I recently met with Jonny as he’d returned from a trip to pour his beer at an event held by Firestone Walker at its home in Paso Robles, California. The beer festival – and I say that in the loosest sense of the term – was to showcase beer/wine hybrids with the kicker being that the grapes used had to have been grown within 100 miles of the brewery. Beavertown collaborated with long-term supplier Chapel Down in Tenterden, and there they were joined by a handful of breweries including Jester King, Garage Project and the hosts, Firestone Walker. 

“My involvement in that project was without a doubt one of the best things I’ve done in almost three years at Beavertown,” Jonny says. “From planning the brew, to the drive to Kent to pick up grape juice in an IBC which sloshed around every time we went around a roundabout, to flying all the way over to California to stand next to some of my favourite brewers in the world pouring the final product, it was a very special thing to be involved with.”

What’s perhaps most interesting about the project is how it deepened a brewery’s relationship with one of the UK’s most well-regarded wineries. Jonny cites Chapel Down’s winemaker, Josh Donaghay-Spire, as something of a genius, and his influence on Jonny’s experimental brewing is tangible. We’ve previously seen how breweries collaborating can bring a positive contribution to the beer scene, but by collaborating with a winemaker it allows beer to cross over with a neighbouring culture, perhaps widening the spheres of both in the process. It’s likely we can expect more collaboration between brewers and winemakers in the future, and the results should be delicious. 

But is this tendency from brewers like Jonny, and Jos Ruffell at Garage Project, and others, to explore wine, detrimental to beer’s own cultural heritage?
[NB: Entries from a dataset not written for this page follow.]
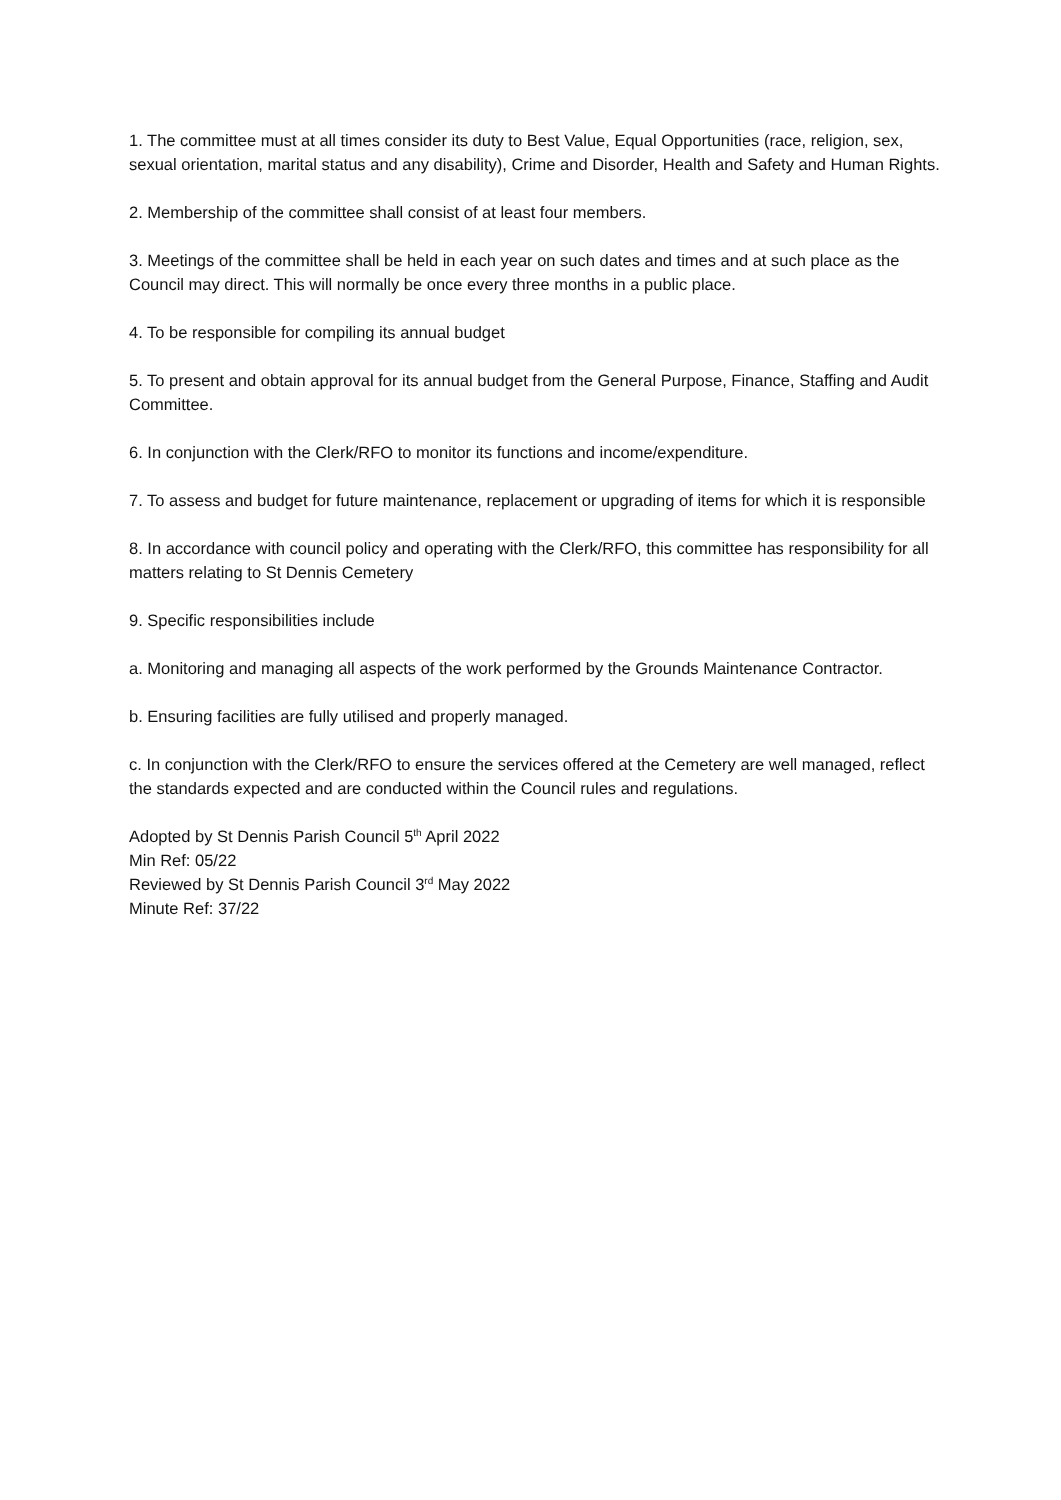1. The committee must at all times consider its duty to Best Value, Equal Opportunities (race, religion, sex, sexual orientation, marital status and any disability), Crime and Disorder, Health and Safety and Human Rights.
2. Membership of the committee shall consist of at least four members.
3. Meetings of the committee shall be held in each year on such dates and times and at such place as the Council may direct. This will normally be once every three months in a public place.
4. To be responsible for compiling its annual budget
5. To present and obtain approval for its annual budget from the General Purpose, Finance, Staffing and Audit Committee.
6. In conjunction with the Clerk/RFO to monitor its functions and income/expenditure.
7. To assess and budget for future maintenance, replacement or upgrading of items for which it is responsible
8. In accordance with council policy and operating with the Clerk/RFO, this committee has responsibility for all matters relating to St Dennis Cemetery
9. Specific responsibilities include
a. Monitoring and managing all aspects of the work performed by the Grounds Maintenance Contractor.
b. Ensuring facilities are fully utilised and properly managed.
c. In conjunction with the Clerk/RFO to ensure the services offered at the Cemetery are well managed, reflect the standards expected and are conducted within the Council rules and regulations.
Adopted by St Dennis Parish Council 5<sup>th</sup> April 2022
Min Ref: 05/22
Reviewed by St Dennis Parish Council 3<sup>rd</sup> May 2022
Minute Ref: 37/22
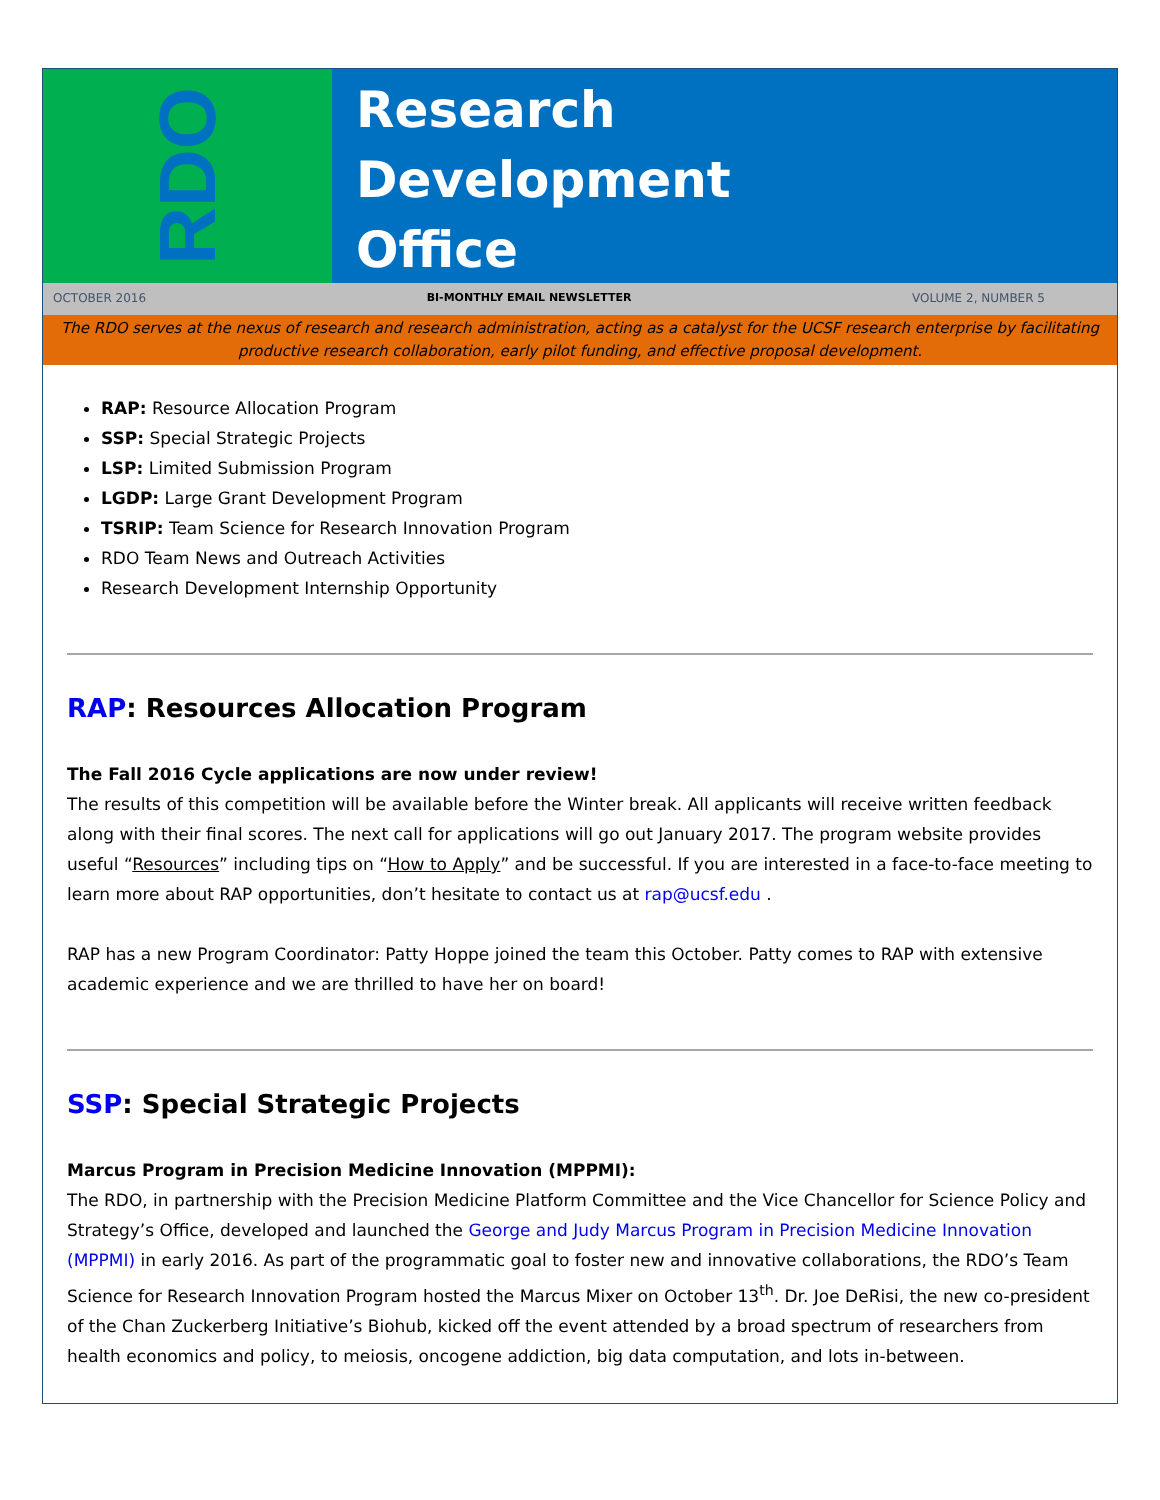RDO
Research
Development
Office
OCTOBER 2016 BI-MONTHLY EMAIL NEWSLETTER VOLUME 2, NUMBER 5
The RDO serves at the nexus of research and research administration, acting as a catalyst for the UCSF research enterprise by facilitating productive research collaboration, early pilot funding, and effective proposal development.
RAP: Resource Allocation Program
SSP: Special Strategic Projects
LSP: Limited Submission Program
LGDP: Large Grant Development Program
TSRIP: Team Science for Research Innovation Program
RDO Team News and Outreach Activities
Research Development Internship Opportunity
RAP: Resources Allocation Program
The Fall 2016 Cycle applications are now under review!
The results of this competition will be available before the Winter break. All applicants will receive written feedback along with their final scores. The next call for applications will go out January 2017. The program website provides useful “Resources” including tips on “How to Apply” and be successful. If you are interested in a face-to-face meeting to learn more about RAP opportunities, don’t hesitate to contact us at rap@ucsf.edu .
RAP has a new Program Coordinator: Patty Hoppe joined the team this October. Patty comes to RAP with extensive academic experience and we are thrilled to have her on board!
SSP: Special Strategic Projects
Marcus Program in Precision Medicine Innovation (MPPMI):
The RDO, in partnership with the Precision Medicine Platform Committee and the Vice Chancellor for Science Policy and Strategy’s Office, developed and launched the George and Judy Marcus Program in Precision Medicine Innovation (MPPMI) in early 2016. As part of the programmatic goal to foster new and innovative collaborations, the RDO’s Team Science for Research Innovation Program hosted the Marcus Mixer on October 13<sup>th</sup>. Dr. Joe DeRisi, the new co-president of the Chan Zuckerberg Initiative’s Biohub, kicked off the event attended by a broad spectrum of researchers from health economics and policy, to meiosis, oncogene addiction, big data computation, and lots in-between.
And will the higher price of these beer/wine hybrids create a barrier between those who want to drink them and those who can actually afford them?

“I don’t think there is any real danger of ‘wineification’ of beer. I see a similarity in the discussion with cask beer and the idea that it should cost £3 a pint.” Jonny says. “There is an argument that brewers not making affordable beers for cask to sell at these low prices are pushing out drinkers who can’t afford more. I want to make sure that everyone has access to our beers, but I also want to see breweries getting paid, and pay their staff a reasonable salary at the end of the day.”